RECORDED INFORMATION.
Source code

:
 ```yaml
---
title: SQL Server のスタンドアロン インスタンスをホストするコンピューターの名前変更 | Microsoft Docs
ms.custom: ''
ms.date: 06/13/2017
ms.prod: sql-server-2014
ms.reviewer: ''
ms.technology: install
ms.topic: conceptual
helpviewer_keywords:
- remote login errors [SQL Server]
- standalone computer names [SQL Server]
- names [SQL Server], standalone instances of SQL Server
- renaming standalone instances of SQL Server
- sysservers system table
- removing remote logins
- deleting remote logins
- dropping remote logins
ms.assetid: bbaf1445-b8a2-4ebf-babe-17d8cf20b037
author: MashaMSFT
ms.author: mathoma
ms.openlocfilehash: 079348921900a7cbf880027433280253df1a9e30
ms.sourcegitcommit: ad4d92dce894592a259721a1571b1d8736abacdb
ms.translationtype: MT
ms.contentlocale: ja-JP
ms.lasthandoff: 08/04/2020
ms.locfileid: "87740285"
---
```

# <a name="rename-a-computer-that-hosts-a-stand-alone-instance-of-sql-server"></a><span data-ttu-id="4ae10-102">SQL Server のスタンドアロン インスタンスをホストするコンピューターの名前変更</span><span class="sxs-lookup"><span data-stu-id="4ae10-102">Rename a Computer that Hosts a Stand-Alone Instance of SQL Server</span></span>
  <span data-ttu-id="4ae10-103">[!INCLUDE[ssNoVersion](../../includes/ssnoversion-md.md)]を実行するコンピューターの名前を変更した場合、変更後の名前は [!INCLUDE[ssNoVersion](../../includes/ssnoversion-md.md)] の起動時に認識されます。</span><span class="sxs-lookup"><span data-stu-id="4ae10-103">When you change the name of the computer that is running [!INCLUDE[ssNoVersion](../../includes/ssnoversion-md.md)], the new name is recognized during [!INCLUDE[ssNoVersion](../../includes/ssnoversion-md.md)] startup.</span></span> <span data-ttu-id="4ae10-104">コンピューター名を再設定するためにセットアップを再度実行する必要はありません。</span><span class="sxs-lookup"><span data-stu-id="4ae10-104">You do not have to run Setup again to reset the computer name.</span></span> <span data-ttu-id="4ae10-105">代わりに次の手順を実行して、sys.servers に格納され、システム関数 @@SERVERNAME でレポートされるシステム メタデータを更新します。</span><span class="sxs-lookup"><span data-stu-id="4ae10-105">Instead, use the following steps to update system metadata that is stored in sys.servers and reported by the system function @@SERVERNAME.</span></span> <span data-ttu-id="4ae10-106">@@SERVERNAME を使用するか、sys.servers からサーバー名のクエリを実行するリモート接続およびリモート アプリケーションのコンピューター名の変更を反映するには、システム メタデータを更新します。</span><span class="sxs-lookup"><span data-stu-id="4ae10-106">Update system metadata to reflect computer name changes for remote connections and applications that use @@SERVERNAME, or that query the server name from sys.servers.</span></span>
--
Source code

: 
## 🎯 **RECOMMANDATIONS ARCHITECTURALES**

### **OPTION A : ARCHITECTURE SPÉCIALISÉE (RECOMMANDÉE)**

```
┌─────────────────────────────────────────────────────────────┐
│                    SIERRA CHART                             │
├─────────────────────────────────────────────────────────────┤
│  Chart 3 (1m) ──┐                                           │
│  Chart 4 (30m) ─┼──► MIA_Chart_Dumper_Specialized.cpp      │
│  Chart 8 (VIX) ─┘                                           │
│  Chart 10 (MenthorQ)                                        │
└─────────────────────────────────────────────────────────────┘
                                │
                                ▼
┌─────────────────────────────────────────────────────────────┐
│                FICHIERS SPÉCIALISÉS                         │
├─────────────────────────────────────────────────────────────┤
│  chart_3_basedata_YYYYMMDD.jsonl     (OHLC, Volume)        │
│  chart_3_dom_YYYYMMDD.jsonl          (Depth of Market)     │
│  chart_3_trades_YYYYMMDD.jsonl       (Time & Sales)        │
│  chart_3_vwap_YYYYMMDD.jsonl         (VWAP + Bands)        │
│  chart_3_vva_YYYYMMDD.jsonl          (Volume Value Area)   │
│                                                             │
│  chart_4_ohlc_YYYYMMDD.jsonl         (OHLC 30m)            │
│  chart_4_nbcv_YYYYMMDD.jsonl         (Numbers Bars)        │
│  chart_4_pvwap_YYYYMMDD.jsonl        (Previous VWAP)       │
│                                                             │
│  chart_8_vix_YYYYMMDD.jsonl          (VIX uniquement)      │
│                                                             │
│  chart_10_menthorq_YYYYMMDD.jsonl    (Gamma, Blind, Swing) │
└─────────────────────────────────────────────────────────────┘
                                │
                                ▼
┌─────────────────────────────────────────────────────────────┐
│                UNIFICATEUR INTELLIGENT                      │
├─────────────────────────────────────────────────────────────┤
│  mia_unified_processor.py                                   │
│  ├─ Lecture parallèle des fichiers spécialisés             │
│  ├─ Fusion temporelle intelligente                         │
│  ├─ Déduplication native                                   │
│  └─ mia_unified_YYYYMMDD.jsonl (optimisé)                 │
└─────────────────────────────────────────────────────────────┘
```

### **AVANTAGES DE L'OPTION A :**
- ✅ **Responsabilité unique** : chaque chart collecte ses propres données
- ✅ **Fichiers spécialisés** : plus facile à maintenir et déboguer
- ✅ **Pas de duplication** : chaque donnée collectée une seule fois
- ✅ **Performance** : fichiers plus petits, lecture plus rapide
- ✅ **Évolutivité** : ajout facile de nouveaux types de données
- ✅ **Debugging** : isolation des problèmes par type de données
---
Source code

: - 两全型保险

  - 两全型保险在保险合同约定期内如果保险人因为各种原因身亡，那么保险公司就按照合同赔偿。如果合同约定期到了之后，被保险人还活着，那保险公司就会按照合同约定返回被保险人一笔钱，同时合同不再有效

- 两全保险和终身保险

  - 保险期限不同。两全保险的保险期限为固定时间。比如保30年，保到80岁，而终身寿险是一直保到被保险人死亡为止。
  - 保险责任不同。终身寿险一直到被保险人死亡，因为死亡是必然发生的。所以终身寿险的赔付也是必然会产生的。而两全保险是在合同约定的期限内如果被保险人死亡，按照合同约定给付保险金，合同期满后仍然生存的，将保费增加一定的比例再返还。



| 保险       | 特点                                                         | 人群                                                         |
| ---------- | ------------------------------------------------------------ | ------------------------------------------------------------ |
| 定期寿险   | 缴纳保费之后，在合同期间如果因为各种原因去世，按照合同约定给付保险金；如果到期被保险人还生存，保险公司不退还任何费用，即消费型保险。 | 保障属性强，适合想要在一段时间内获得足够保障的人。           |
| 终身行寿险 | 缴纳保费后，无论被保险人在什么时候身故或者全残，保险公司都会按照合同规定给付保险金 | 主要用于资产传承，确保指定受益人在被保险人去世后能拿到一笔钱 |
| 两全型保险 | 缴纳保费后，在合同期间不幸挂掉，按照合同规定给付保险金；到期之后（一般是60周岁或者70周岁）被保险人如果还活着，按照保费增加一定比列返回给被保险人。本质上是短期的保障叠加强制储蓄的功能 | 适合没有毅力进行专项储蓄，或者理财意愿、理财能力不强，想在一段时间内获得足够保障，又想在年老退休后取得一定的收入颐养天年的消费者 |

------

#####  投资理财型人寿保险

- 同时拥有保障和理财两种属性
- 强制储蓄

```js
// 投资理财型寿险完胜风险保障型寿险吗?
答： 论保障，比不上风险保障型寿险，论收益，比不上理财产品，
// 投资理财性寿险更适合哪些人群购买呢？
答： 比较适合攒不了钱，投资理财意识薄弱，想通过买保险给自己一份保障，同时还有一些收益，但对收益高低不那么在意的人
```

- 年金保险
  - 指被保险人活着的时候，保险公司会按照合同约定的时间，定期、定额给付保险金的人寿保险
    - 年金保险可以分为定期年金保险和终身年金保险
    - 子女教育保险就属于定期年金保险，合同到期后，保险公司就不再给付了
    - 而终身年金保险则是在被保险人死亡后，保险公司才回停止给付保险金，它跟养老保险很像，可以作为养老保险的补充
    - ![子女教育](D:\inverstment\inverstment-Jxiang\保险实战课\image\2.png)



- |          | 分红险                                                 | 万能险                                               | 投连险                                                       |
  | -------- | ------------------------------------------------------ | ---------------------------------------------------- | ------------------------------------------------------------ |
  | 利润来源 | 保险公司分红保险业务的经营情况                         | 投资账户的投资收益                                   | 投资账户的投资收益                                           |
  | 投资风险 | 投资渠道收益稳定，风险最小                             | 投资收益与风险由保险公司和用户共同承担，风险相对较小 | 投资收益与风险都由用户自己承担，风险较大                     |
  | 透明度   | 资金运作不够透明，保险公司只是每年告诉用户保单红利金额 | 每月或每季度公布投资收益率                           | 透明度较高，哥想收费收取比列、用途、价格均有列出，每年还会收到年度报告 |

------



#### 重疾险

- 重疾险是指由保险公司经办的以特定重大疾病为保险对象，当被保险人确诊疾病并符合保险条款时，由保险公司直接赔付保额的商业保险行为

WHAT YOU SHOULD DO.
When a line in the material above contains the word "standalone", copy that line out.

OUTPUT BELOW.
- standalone computer names [SQL Server]
- names [SQL Server], standalone instances of SQL Server
- renaming standalone instances of SQL Server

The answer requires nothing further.